__EXERCISE DESCRIPTION__
What you return must be every line below that includes the word "labels".

__INPUT DATA__
= = = =
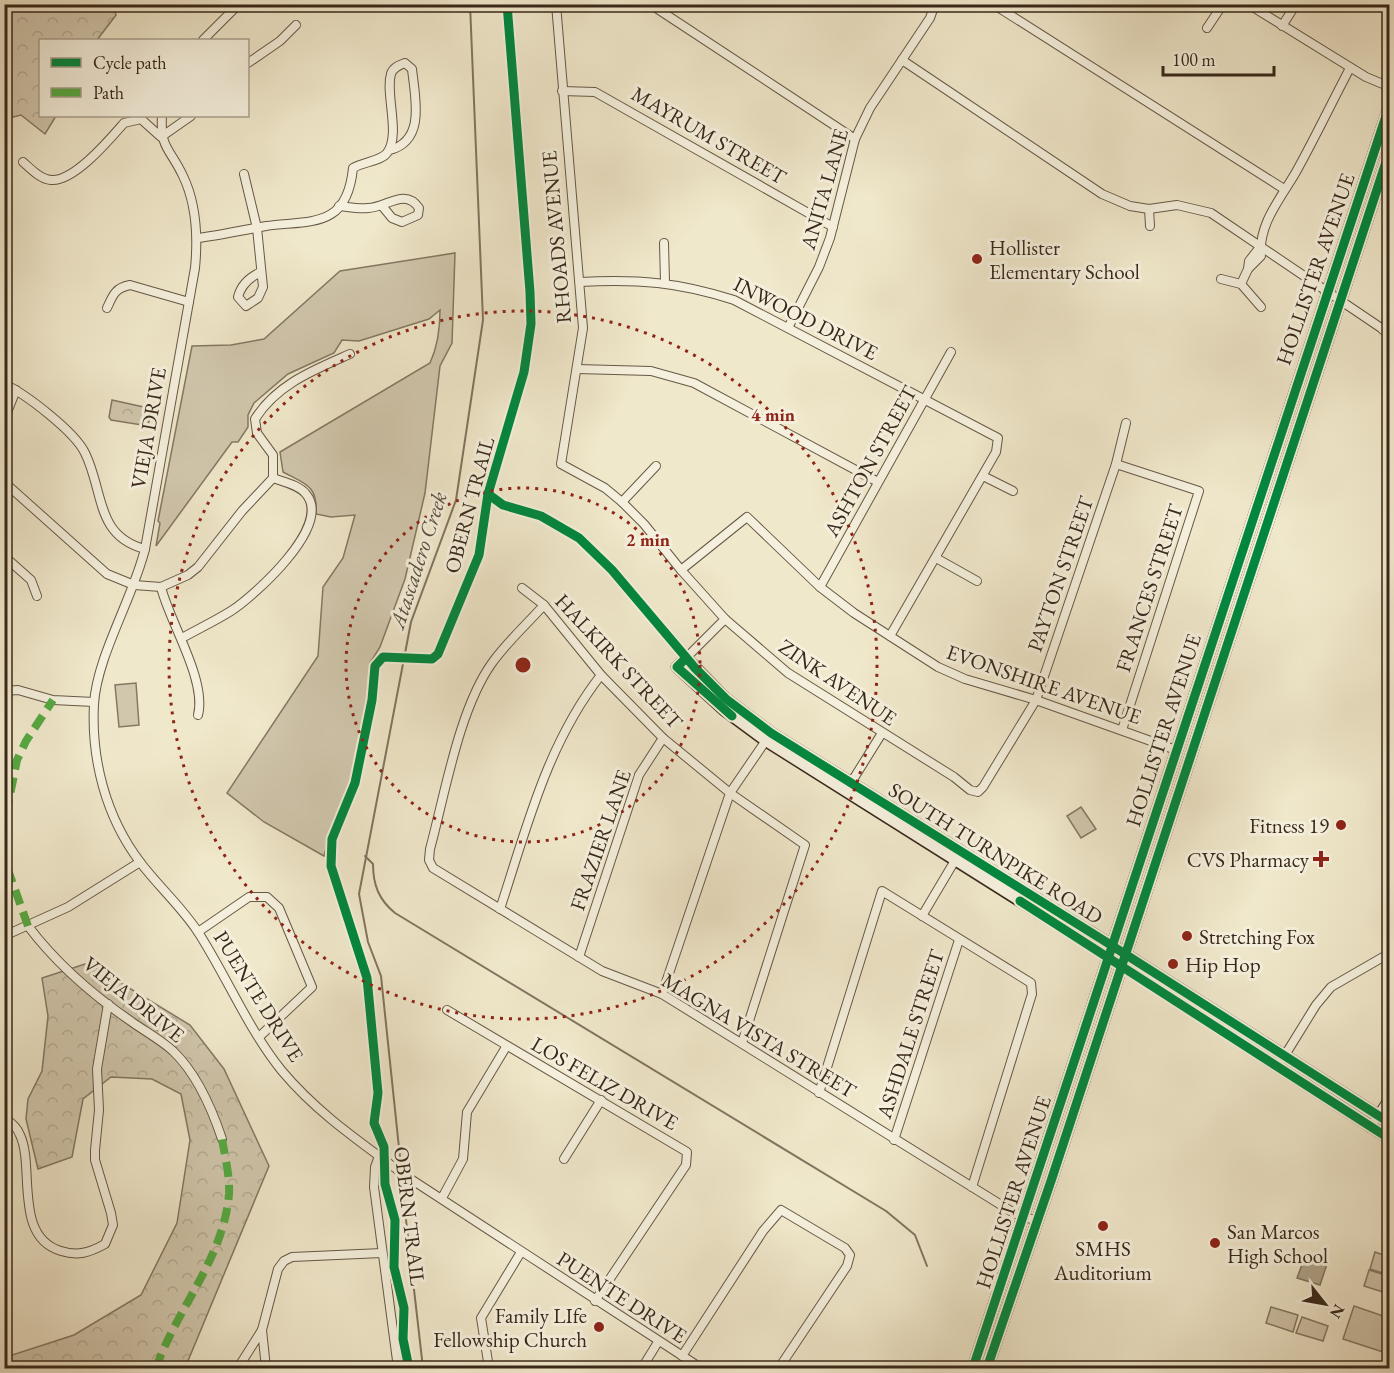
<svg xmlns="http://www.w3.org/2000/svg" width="1394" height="1373" font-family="'EB Garamond',serif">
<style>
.grass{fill:#d1c7ad;stroke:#847864;stroke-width:1.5}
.forest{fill:url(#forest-crowns);stroke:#847864;stroke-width:1.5}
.water{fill:#b1a78f;stroke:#817460;stroke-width:1.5}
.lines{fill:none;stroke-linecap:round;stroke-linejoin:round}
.stream{stroke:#817460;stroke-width:2}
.street-casing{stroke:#665846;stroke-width:10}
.secondary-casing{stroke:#38281a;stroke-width:13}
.street{stroke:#f5f0dd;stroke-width:8}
.secondary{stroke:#f5f0dd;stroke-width:10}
.quiet{stroke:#55aa42;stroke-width:8;stroke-dasharray:15 8;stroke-linecap:butt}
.cycleway-casing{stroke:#f5f0dd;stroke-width:13}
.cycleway{stroke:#00873e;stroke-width:9}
.ring{fill:none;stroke:#8f2418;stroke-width:3;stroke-dasharray:3 6}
.poi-dot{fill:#8f2418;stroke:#f5f0dd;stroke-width:2}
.labels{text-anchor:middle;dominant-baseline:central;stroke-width:6;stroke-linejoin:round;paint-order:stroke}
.street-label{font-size:21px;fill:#38281a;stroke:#f5f0dd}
.poi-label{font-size:21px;fill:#38281a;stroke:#f5f0dd;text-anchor:start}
.water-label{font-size:22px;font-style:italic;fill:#5c4e3d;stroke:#f5f0dd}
.centre{fill:#8f2418;stroke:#f5f0dd;stroke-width:3}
.ring-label{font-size:18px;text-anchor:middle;font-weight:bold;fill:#8f2418;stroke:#f5f0dd;stroke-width:6;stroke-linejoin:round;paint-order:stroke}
</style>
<defs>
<pattern id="forest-crowns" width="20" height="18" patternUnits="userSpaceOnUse" patternTransform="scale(1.5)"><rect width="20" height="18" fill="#d1c7ad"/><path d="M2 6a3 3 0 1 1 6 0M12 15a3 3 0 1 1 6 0" fill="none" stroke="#b4ab94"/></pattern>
</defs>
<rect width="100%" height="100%" fill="#f0e8cb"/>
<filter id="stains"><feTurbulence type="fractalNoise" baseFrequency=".00333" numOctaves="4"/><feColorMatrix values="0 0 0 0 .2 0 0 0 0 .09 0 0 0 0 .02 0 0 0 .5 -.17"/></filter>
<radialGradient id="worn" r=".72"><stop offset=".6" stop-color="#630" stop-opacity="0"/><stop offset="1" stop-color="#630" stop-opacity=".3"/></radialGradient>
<g class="grass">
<path d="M455,253L452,343L440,366L425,493L405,579L380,647L370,663V690L347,795L334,819L324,856L264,822L227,793L318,656L323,587L343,558L355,515L331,517L316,514C318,485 305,484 283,472L280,452L430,363C438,346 440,329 440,310L429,319L359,341L342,340L334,353L288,374L254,403L248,415V427L238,442H232L156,546L160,523L158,521L192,346L231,345L264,339L340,271Z"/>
<polygon points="136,683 139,725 119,727 115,685"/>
<polygon points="1081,807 1096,829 1081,838 1067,816"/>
<polygon points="1375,1252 1389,1257 1389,1275 1370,1269"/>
<polygon points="1369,1270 1389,1276 1389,1294 1364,1286"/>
<polygon points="1354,1306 1389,1318 1389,1354 1343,1339"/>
<polygon points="1271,1307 1298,1315 1293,1332 1266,1323"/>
<polygon points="1302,1317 1328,1326 1323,1341 1296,1333"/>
</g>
<g class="forest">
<polygon points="5,4 113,5 116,15 97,40 40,40 40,116 56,116 45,134 21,115 5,119"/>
<polygon points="112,400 148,408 151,412 148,426 111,420 109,417"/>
<polygon points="88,963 190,1025 224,1069 269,1166 185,1368 5,1368 12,1355 74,1335 141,1295 177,1223 190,1140 181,1094 152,1079 111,1077 83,1099 72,1157 38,1169 26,1119 28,1099 42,1071 48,1016 42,978"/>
</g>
<polygon class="water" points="1306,1254 1328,1261 1320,1285 1297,1278"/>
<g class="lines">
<g class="stream">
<path d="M365,856L373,864C373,885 379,900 395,913L886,1211L915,1235L927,1266"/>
<polyline points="401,1167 381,976 368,942 359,894 411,622 456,500 483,320 470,4"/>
<polyline points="401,1176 423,1368"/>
</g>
<g class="street-casing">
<g id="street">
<polyline points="556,4 583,328 561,464 605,488 622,502 644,524 681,570 725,619 788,673 954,777 970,790 978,792 983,787 1036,700 1116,464 1126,423"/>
<polyline points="650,4 855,139"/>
<polyline points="993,4 1284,189"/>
<polyline points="1248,4 1366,77 1390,87"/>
<polyline points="1282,26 1296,4"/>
<polyline points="1207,28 1223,4"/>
<polyline points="203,40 239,4"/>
<polyline points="902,60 1102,194 1130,206 1149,209 1177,205 1211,213 1390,334"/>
<polyline points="248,63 280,41 296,25"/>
<polyline points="562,91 595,92 833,227"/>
<path d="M162,116C160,149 170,148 183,176C197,205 198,237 195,268L145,549C133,598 97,656 94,704C91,760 106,817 140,862C158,886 181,906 198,932C227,977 248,1029 282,1071C318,1114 362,1143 406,1176L701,1368"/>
<path d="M23,162C31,169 40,179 51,180C74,182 110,139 124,123L141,119L161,137L191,116"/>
<path d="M244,174L257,228L263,287L258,298L246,306L238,297C241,285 250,277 261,272"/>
<path d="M339,206C349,207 358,209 368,208C386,208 405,187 419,208L418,215L402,222L392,218L383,207"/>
<polyline points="1149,209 1150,226"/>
<path d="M198,238C221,235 243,230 266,226C311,220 347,229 353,168C363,162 381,161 387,153C401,135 385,94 391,74C393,67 400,65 405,63L412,69C415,98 426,140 390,150"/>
<polyline points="664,243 665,282"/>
<path d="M1260,247L1249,261L1248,269L1261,256C1258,224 1281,198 1296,172C1315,138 1332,102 1350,68"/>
<polyline points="4,262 6,261"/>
<polyline points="1221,279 1241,284 1248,269"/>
<path d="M580,282C638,279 678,282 734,300L998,438L996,452L890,636"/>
<polyline points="1241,284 1261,307"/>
<path d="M107,308C113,295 115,288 130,285L189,302"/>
<polyline points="789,326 819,267 830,238 855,139 870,108 930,18 935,4"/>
<polyline points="1383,330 1390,321"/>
<polyline points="577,369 651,371 694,383 878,482"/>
<path d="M4,384C26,394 75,432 85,453C104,491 95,536 145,549"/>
<polyline points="4,420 16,390"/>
<polyline points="1116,464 1199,491 1122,730"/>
<polyline points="983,476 1013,491"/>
<path d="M273,478V455L257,433L255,419C277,384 314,370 350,354"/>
<polyline points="4,482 107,574 134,585 161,587 188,575 198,567 242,511 273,478"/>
<polyline points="622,502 656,466"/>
<polyline points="4,556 31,580 37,596"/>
<polyline points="936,558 977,581"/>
<polyline points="681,570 747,517 820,587 854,613 938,667 965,679 1036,700 1176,750"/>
<path d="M161,587C169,621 207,680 198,715"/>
<polyline points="820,587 951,352"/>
<polyline points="522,588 544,605 601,675 663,738 730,793 805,845 742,1043"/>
<path d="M544,605C527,624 507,642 492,663C459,709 445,794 430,849L429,860L433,868L602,971L662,994L1014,1213L1037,1221"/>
<path d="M182,638C198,629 215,621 231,611C254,596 333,526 306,494C299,485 284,482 273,478"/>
<polyline points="686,658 725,619"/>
<polyline points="4,691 18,690 53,700 94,702"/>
<polyline points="849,786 882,733"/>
<path d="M500,909C527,827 547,744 601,675"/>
<polyline points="922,916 957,857"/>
<path d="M28,926C56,963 94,996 132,1022C146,1032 161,1040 173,1051C197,1074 212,1109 222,1139"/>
<polyline points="198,932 249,897 267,897 279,908 312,987 259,1037"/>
<polyline points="4,936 68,907 140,862"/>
<polyline points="579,957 639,775 663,738"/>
<polyline points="662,994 730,793 769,736"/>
<polyline points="447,1010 687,1152 686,1165 595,1301"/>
<polyline points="1282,1060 1316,1005 1331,987 1390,953"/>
<polyline points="819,1093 882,891 1031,983 1032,994 972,1187"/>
<path d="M4,1118C11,1122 17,1127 20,1135C35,1166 13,1237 61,1251C78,1256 89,1253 105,1244L113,1225L111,1213L95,1160V1150L99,1110L97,1069L108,1004"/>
<polyline points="1370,1128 1390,1096"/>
<polyline points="894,1140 959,940"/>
<polyline points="379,1156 375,1167 374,1187 398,1368"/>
<polyline points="564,1159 601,1100"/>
<polyline points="442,1198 463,1159 467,1112 506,1047"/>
<polyline points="262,1330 278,1269 284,1261 292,1257 382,1253"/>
<polyline points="682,1356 763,1231 781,1210 845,1248 850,1255 847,1266 779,1368"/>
<polyline points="238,1368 262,1330 266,1368"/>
<polyline points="489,1368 481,1318 521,1252"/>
<polyline points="642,1368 658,1342"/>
</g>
</g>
<g class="secondary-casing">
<g id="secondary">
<polyline points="1390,1123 1103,940 771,733 726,699 686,658 677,667 724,710 766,741 1109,957 1390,1139"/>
<polyline points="973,1368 1390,104"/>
<polyline points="987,1368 1052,1178 1390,150"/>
</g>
</g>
<use href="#street" class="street"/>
<use href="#secondary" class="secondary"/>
<g class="quiet">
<polyline points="28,926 8,870 5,820 17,760 26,741 53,700"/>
<path d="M156,1368C176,1310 224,1258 229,1194C230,1176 225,1157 222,1139"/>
</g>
<g class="cycleway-casing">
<g id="cycleway">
<polyline points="488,494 503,505 541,516 579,538 612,570 695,668 726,699 771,733 1103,940 1390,1123"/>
<polyline points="686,658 677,667 732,716"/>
<polyline points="1020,901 1390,1139"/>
<polyline points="409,1368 403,1339 404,1308 394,1267 395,1220 385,1184 384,1147 374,1123 378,1093 367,978 331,866 332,839 355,783 372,700 375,666 383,657 432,659 438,654 479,555 488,494 524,372 531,324 530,292 507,4"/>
<polyline points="973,1368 1390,104"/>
<polyline points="987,1368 1052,1178 1390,150"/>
</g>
</g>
<use href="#cycleway" class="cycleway"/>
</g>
<g class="ring">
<circle cx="523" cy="665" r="177"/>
<circle cx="523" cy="665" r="354"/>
</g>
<g class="poi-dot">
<circle cx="977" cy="259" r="6"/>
<circle cx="1341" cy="825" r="6"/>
<path d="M1318 850h6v6h6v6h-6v6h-6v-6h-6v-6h6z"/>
<circle cx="1187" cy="936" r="6"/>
<circle cx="1173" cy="964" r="6"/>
<circle cx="1103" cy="1226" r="6"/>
<circle cx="1215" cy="1243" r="6"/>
<circle cx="599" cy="1327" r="6"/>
</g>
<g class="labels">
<g class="street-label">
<text transform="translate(709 135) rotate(30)">MAYRUM STREET</text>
<text transform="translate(824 189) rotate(-74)">ANITA LANE</text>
<text transform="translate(556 237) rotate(-95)">RHOADS AVENUE</text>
<text transform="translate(1315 269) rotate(-71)">HOLLISTER AVENUE</text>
<text transform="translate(806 318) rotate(27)">INWOOD DRIVE</text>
<text transform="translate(148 428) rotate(-80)">VIEJA DRIVE</text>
<text transform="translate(870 461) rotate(-61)">ASHTON STREET</text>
<text transform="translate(469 505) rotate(-75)">OBERN TRAIL</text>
<text transform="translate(1060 574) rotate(-71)">PAYTON STREET</text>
<text transform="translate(1149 588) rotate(-72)">FRANCES STREET</text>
<text transform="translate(619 661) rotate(47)">HALKIRK STREET</text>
<text transform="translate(838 682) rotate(34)">ZINK AVENUE</text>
<text transform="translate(1044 684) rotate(19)">EVONSHIRE AVENUE</text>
<text transform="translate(1163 730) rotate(-72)">HOLLISTER AVENUE</text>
<text transform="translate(600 840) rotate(-71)">FRAZIER LANE</text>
<text transform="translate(996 853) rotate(32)">SOUTH TURNPIKE ROAD</text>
<text transform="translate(259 996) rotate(58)">PUENTE DRIVE</text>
<text transform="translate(134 999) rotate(39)">VIEJA DRIVE</text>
<text transform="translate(910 1034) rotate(-72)">ASHDALE STREET</text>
<text transform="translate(759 1035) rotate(31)">MAGNA VISTA STREET</text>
<text transform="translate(605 1083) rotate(30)">LOS FELIZ DRIVE</text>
<text transform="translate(1013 1192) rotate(-72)">HOLLISTER AVENUE</text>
<text transform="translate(410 1216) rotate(83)">OBERN TRAIL</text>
<text transform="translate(622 1297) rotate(33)">PUENTE DRIVE</text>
</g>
<g class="poi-label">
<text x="989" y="247">Hollister<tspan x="989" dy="24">Elementary School</tspan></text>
<text x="1329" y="825" text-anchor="end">Fitness 19</text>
<text x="1309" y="859" text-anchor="end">CVS Pharmacy</text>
<text x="1199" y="936">Stretching Fox</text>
<text x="1185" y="964">Hip Hop</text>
<text x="1227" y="1231">San Marcos<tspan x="1227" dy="24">High School</tspan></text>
<text x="1103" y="1248" text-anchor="middle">SMHS<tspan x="1103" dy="24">Auditorium</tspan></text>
<text x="587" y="1315" text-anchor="end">Family LIfe<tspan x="587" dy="24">Fellowship Church</tspan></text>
</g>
<g class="water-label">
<text transform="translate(418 560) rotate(-72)">Atascadero Creek</text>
</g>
</g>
<circle cx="523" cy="665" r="9" class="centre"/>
<g class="ring-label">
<text x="773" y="421">4 min</text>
<text x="648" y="546">2 min</text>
</g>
<rect width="1394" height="1373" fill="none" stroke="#f0e8cb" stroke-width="24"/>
<rect x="6" y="6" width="1382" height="1361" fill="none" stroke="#38281a" stroke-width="3"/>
<rect x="12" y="12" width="1370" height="1349" fill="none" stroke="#38281a" stroke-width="1.5"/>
<rect x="39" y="39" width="210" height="78" fill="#f5f0dd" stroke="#a9a08f" stroke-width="1.5"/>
<rect x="51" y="58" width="30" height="9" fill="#00873e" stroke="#a9a08f" stroke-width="1.5"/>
<text x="93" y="69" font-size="18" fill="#38281a">Cycle path</text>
<rect x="51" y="88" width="30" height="9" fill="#55aa42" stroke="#a9a08f" stroke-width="1.5"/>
<text x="93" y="99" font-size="18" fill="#38281a">Path</text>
<g transform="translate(1325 1304) rotate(121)" stroke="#f5f0dd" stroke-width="4.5" paint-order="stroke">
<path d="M0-4.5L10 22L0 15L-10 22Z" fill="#38281a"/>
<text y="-9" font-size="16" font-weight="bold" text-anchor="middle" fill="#38281a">N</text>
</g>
<path d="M1163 66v9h111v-9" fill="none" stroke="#38281a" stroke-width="3"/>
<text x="1172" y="66" font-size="18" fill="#38281a" stroke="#f5f0dd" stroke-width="4.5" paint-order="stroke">100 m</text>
<rect width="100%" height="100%" filter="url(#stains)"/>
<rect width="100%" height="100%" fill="url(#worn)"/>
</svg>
= = = =
__EXERCISE ANSWER__
.labels{text-anchor:middle;dominant-baseline:central;stroke-width:6;stroke-linejoin:round;paint-order:stroke}
<g class="labels">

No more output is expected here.